Union victory lifted workers to middle class
Ultimately, the union men persevered in 1936-37 with support from the fledging UAW, the CIO and Michigan Governor Frank Murphy, who sent the National Guard to preserve the peace after a pitched battle with local police. One of the National Guard units was led by a grand nephew of General George Armstrong Custer.
Even though the company controlled the police, the local courts and public opinion in Flint at the time, the UAW prevailed, signing a contract recognizing the union that became something akin to the Magna Carta of the
modern American labor movement and the foundation document of what McClelland describes as the American “blue-collar middle class.”
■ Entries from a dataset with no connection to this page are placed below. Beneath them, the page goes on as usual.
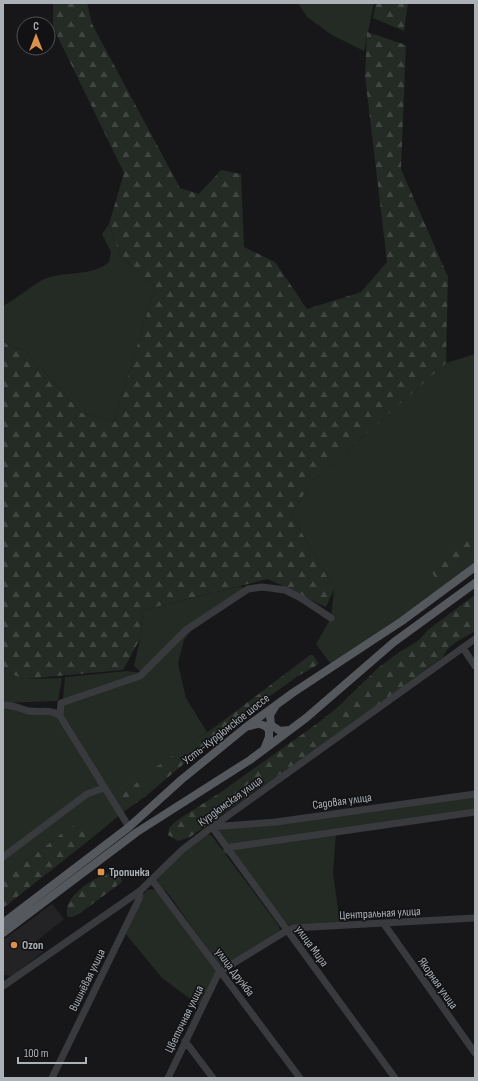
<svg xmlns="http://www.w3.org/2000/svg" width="478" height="1081" viewBox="0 0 478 1081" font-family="'Sofia Sans Condensed',sans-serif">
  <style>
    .built { fill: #232325 }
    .green { fill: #242a24 }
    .forest { fill: url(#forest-firs) }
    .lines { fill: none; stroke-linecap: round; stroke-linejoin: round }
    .minor { stroke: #383a3d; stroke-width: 7 }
    .major { stroke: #55585c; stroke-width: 8 }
    .poi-dot { fill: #db904c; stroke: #121214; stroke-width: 1.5 }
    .labels { text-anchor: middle; stroke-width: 3; stroke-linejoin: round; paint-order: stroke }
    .street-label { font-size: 12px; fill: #abb1b7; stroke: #121214 }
    .poi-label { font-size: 12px; font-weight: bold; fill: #abb1b7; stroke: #121214; text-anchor: start }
  </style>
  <defs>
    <pattern id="forest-firs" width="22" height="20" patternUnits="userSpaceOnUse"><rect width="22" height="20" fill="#242a24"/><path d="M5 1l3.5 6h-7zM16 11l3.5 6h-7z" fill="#414642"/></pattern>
  </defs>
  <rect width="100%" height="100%" fill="#171719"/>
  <!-- built -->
  <path class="built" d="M 52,904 L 64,919 L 34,943 L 43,952 L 12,976 L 5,975 L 3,972 L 3,940 Z"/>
  <!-- green -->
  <path class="green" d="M 298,3 L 374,3 L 364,51 L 332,35 L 307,17 Z
    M 109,224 L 120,255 L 155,287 L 114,422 L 82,413 L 26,352 L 3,342 L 3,306 C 17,299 37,280 50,277 C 69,272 95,275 109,262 L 111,252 L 102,234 Z
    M 475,354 L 475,567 L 333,667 L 316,644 L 331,618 L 334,589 L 291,514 L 312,482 L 446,363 Z
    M 241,586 L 246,590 L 197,623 L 184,640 L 178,663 L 186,698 L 207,732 L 157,767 L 166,779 L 146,796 L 137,782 L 117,797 L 126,810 L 92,838 L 93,831 L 66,830 L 3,879 L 3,706 L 62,709 L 65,677 L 127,671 L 142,673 L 134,666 L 140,639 L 143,610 Z
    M 3,671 L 25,679 L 62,678 L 58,701 L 3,703 Z
    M 475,795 L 475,810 L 229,846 L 217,830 Z
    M 336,833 L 333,873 L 340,923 L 288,925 L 232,852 L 234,849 Z
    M 208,834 L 212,836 L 279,926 L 280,931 L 223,966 L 219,965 L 170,896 L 157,882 L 158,878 L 180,856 Z
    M 152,889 L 157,891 L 215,968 L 216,971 L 200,1006 L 162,978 L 125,933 L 143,895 L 147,890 Z"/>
  <!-- forest -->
  <path class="forest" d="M 53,3 L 87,3 L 92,24 L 180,188 L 199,194 L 221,170 L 241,174 L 244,247 L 275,262 L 307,309 L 361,292 L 387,262 L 365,76 L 367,32 L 406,45 L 401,169 L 448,277 L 446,363 L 312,482 L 291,514 L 334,589 L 326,607 L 268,579 L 143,610 L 140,639 L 123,670 L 25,679 L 3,671 L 3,342 L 26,352 L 82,413 L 114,422 L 155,287 L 120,255 L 109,224 L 124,173 L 53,27 Z
    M 376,3 L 408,3 L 404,31 L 373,18 Z
    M 475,534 L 475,551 L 436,579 L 429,568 Z
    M 475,595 L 475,631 C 464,638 448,644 443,657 C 410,682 377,706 343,730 C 330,740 316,747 303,758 L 190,837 L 178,841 L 168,835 L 169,828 L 176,821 L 221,792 L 318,723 L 338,707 L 378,668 L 398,653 L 418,641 L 429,629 Z
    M 310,655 L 313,655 L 319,664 L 298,676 L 232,723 L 166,779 L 156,767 L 219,724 Z
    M 137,782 L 146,796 L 126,810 L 116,797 Z
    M 81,822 L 86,822 L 93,831 L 92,838 L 3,908 L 3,879 L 66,830 Z
    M 114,872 L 121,877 L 122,882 L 79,914 L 72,917 L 68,917 C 59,898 98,874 114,872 Z"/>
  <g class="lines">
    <!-- minor -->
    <path class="minor" d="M 463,648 L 475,666
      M 3,705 C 13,705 19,708 28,711 C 40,713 49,708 60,716 L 129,827
      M 60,716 L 61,703 L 140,676 L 186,630 L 248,589 L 262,587 L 285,590 L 301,598 L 331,618
      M 227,850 L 231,847 L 475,812
      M 3,857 L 87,794 L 104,788
      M 152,880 L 300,1078
      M 384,924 L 475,1053
      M 3,986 L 140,891 L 182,850 L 212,827 L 475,639
      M 185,1041 L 213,1078
      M 52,1078 L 139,899 L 140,891
      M 168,1078 L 218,974 L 221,971 L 286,931 L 293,928 L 475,918
      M 395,1078 L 212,827 L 276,822 L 475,794"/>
    <!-- major -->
    <path class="major" d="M 275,707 L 270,715 L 271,725 L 280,731 L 289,730
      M 250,726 C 258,723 264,723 269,730 L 269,737 L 265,747
      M 3,923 L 129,827 L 181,780 L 246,727 L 294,692 L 402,621 L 475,567
      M 3,933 L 137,832 L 250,760 L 306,718 L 394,642 L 475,583"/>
  </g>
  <!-- markers -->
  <g class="poi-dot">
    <rect x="97" y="868" width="8" height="8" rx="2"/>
    <circle cx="14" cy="945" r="4"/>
  </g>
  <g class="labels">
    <!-- street labels -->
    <g class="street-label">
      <text transform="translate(226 729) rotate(-38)" y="4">Усть-Курдюмское шоссе</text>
      <text transform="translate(230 801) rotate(-36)" y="4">Курдюмская улица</text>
      <text transform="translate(342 801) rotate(-8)" y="4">Садовая улица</text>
      <text transform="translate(380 913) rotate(-3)" y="4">Центральная улица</text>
      <text transform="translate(312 946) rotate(54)" y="4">улица Мира</text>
      <text transform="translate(235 972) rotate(53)" y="4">улица Дружба</text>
      <text transform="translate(87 980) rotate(-64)" y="4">Вишнёвая улица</text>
      <text transform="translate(438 983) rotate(55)" y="4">Якорная улица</text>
      <text transform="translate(184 1019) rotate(-64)" y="4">Цветочная улица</text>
    </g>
    <!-- poi labels -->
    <g class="poi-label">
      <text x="109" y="876">Тропинка</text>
      <text x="22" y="949">Ozon</text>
    </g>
  </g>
  <!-- border -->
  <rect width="478" height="1081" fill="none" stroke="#abb1b7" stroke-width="8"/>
  <!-- north arrow -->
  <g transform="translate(36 36)"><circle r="19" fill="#121214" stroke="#4f5255"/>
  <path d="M0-3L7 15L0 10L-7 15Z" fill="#db904c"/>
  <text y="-6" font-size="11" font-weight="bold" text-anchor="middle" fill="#abb1b7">С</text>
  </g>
  <!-- scale -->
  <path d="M18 1057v6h68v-6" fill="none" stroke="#abb1b7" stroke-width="2"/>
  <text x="24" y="1057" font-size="12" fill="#abb1b7" stroke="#121214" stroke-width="3" paint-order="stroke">100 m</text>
</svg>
By 1938, a year after the victory in Flint, the union’s membership grew from 30,000 to 500,000, according to UAW historians.
Flint enduring difficult times
But as McClelland notes in an epilogue the security of union contracts gradually eroded in the 1980s and 1990s. GM’s employment in Flint peaked at 80,000 in 1980. Today GM employs 6,800 at its factories in Flint, which has lost population and has become something of byword for urban Rust Belt decay.
But to White Shirt day, with its symbolism that blue-collar workers are just as important as management, goes on. The UAW Regional Office says the event will be held virtually on this year without the annual communal meal of bean soup in union halls around the city.